# Page extract
* * *

# Xbox 360 "slim" HDMI display issue SOLVED



## xXNomaD88Xx (Apr 5, 2012)

Quick fix: Use HD component cables 

So let me guess. You went to a friends house with your xbox or got a new TV and then forgot to set your console back to standard def before you tried turning it back on, and now HDMI wont display anything at all. 

If you are having trouble getting your new Xbox 360 to display anything through an HDMI cable here's a pretty easy fix, made totally idiot-proof:

1. Unplug the HDMI cable from your console, but NOT from the TV. Find the regular component cables that came with your Xbox (red, yellow, white), and hook them up to your console, then the TV.

2. Make sure your TV is on the right video setting (this varies by TV) and turn on your Xbox. You should get to the profile selection screen or it will automatically select one. Either way, select a profile. Then STOP.

3. Put the controller down and go to the back of your TV and Xbox. For the record, this next step IS safe and wont destroy your components or cables. MAKE SURE that one end of the HDMI cable is connected to your TV. Unplug the component cables from the TV first, and then the Xbox. again, this will NOT damage the cables or TV or Xbox, I've personally used this fix. Now, plug the loose end of the HDMI cable in to the back of the Xbox. Remember, the other end should ALREADY be plugged into your TV.

4. Enter this button combo and remember you wont see anything or hear anything on the screen at this time. DPAD RIGHT 9 Times, A BUTTON 4 times, LEFT CONTROL STICK UP 3 times. Set your TV to the video setting you use for HDMI and then Press A BUTTON Once. VOILA! You've got your display back. Choose the setting that best reflects your TVs personality and have fun!

You're Welcome :smile:


----------



## bwsealirl (Jan 10, 2010)

Thanks for this, much appreciated. Ill keep note of it.


----------

* * *

# Dataset
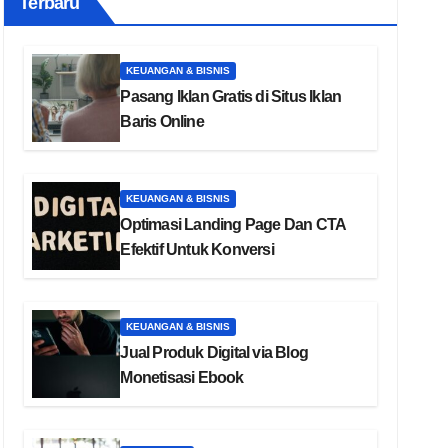
Terbaru
KEUANGAN & BISNIS
Pasang Iklan Gratis di Situs Iklan
Baris Online
KEUANGAN & BISNIS
Optimasi Landing Page Dan CTA
Efektif Untuk Konversi
KEUANGAN & BISNIS
Jual Produk Digital via Blog
Monetisasi Ebook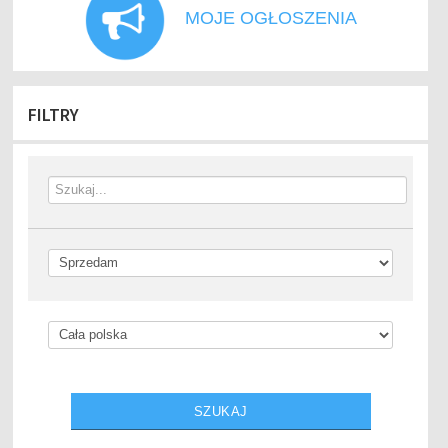
MOJE OGŁOSZENIA
FILTRY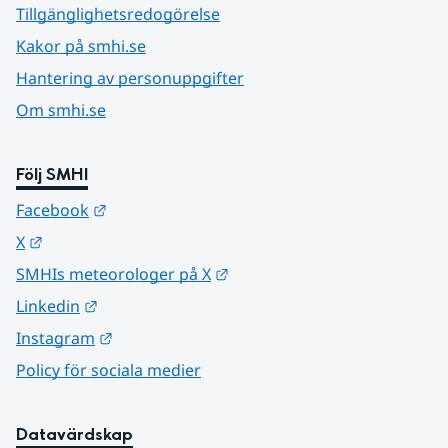
Tillgänglighetsredogörelse
Kakor på smhi.se
Hantering av personuppgifter
Om smhi.se
Följ SMHI
Länk till annan webbplats.
Facebook
Länk till annan webbplats.
X
Länk till annan webbplats.
SMHIs meteorologer på X
Länk till annan webbplats.
Linkedin
Länk till annan webbplats.
Instagram
Policy för sociala medier
Datavärdskap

* * *

# Study questions
(a) For each statement below, decide whether the Xbox HDMI thread agrees with it. Answer yes or no, and quote the exact words from the thread that decide it. (i) The fix says to unplug the HDMI cable from the TV. (ii) The button combination begins with pressing the D-pad right nine times. (iii) The poster warns that unplugging the component cables can damage the Xbox.
(b) Reproduce the passage of the Xbox HDMI thread that starts with "4. Enter this" and goes on through "note of it.".
(c) List every cable color that the Xbox HDMI thread gives for the component cables.

# Solutions to the problems
(a)
(i) No: "Unplug the HDMI cable from your console, but NOT from the TV."
(ii) Yes: "DPAD RIGHT 9 Times"
(iii) No: "again, this will NOT damage the cables or TV or Xbox"

(b)
4. Enter this button combo and remember you wont see anything or hear anything on the screen at this time. DPAD RIGHT 9 Times, A BUTTON 4 times, LEFT CONTROL STICK UP 3 times. Set your TV to the video setting you use for HDMI and then Press A BUTTON Once. VOILA! You've got your display back. Choose the setting that best reflects your TVs personality and have fun!

You're Welcome :smile:


----------



## bwsealirl (Jan 10, 2010)

Thanks for this, much appreciated. Ill keep note of it.

(c) Red, yellow, white